__To do__:
Filter the records for "system" and keep each line that has it.

__Source data__:
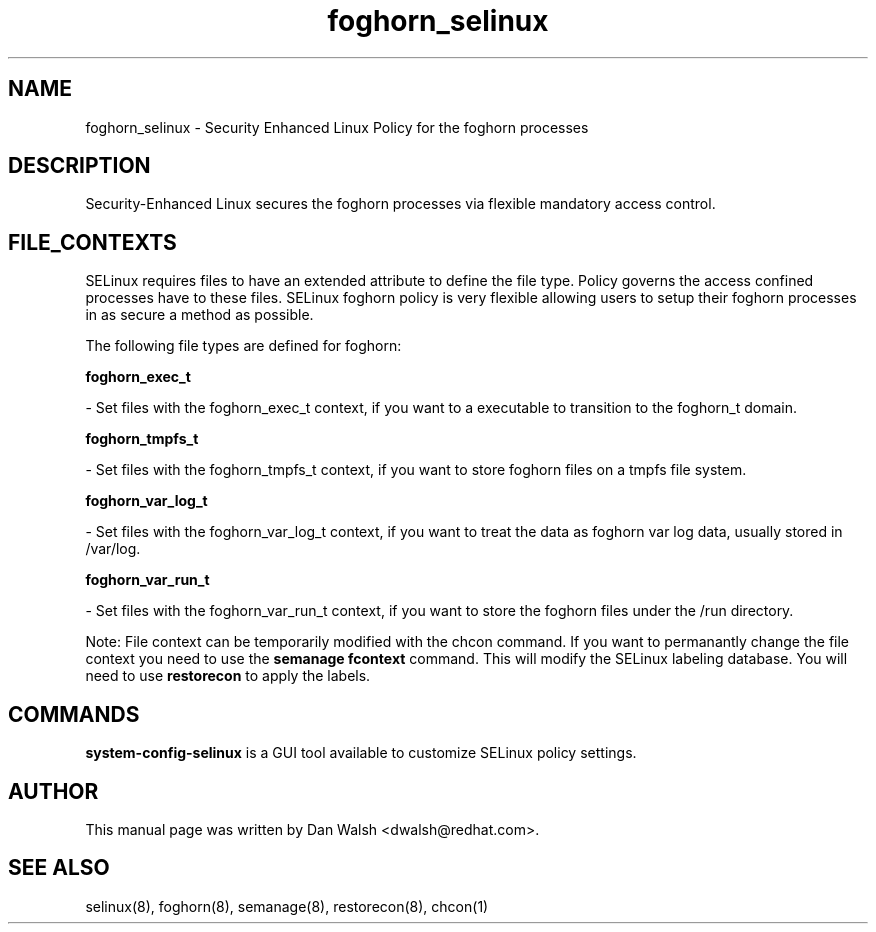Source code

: .TH  "foghorn_selinux"  "8"  "16 Feb 2012" "dwalsh@redhat.com" "foghorn Selinux Policy documentation"
.SH "NAME"
foghorn_selinux \- Security Enhanced Linux Policy for the foghorn processes
.SH "DESCRIPTION"

Security-Enhanced Linux secures the foghorn processes via flexible mandatory access
control.  
.SH FILE_CONTEXTS
SELinux requires files to have an extended attribute to define the file type. 
Policy governs the access confined processes have to these files. 
SELinux foghorn policy is very flexible allowing users to setup their foghorn processes in as secure a method as possible.
.PP 
The following file types are defined for foghorn:


.EX
.B foghorn_exec_t 
.EE

- Set files with the foghorn_exec_t context, if you want to a executable to transition to the foghorn_t domain.


.EX
.B foghorn_tmpfs_t 
.EE

- Set files with the foghorn_tmpfs_t context, if you want to store foghorn files on a tmpfs file system.


.EX
.B foghorn_var_log_t 
.EE

- Set files with the foghorn_var_log_t context, if you want to treat the data as foghorn var log data, usually stored in /var/log.


.EX
.B foghorn_var_run_t 
.EE

- Set files with the foghorn_var_run_t context, if you want to store the foghorn files under the /run directory.

Note: File context can be temporarily modified with the chcon command.  If you want to permanantly change the file context you need to use the 
.B semanage fcontext 
command.  This will modify the SELinux labeling database.  You will need to use
.B restorecon
to apply the labels.

.SH "COMMANDS"

.PP
.B system-config-selinux 
is a GUI tool available to customize SELinux policy settings.

.SH AUTHOR	
This manual page was written by Dan Walsh <dwalsh@redhat.com>.

.SH "SEE ALSO"
selinux(8), foghorn(8), semanage(8), restorecon(8), chcon(1)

__Task response__:
- Set files with the foghorn_tmpfs_t context, if you want to store foghorn files on a tmpfs file system.
.B system-config-selinux 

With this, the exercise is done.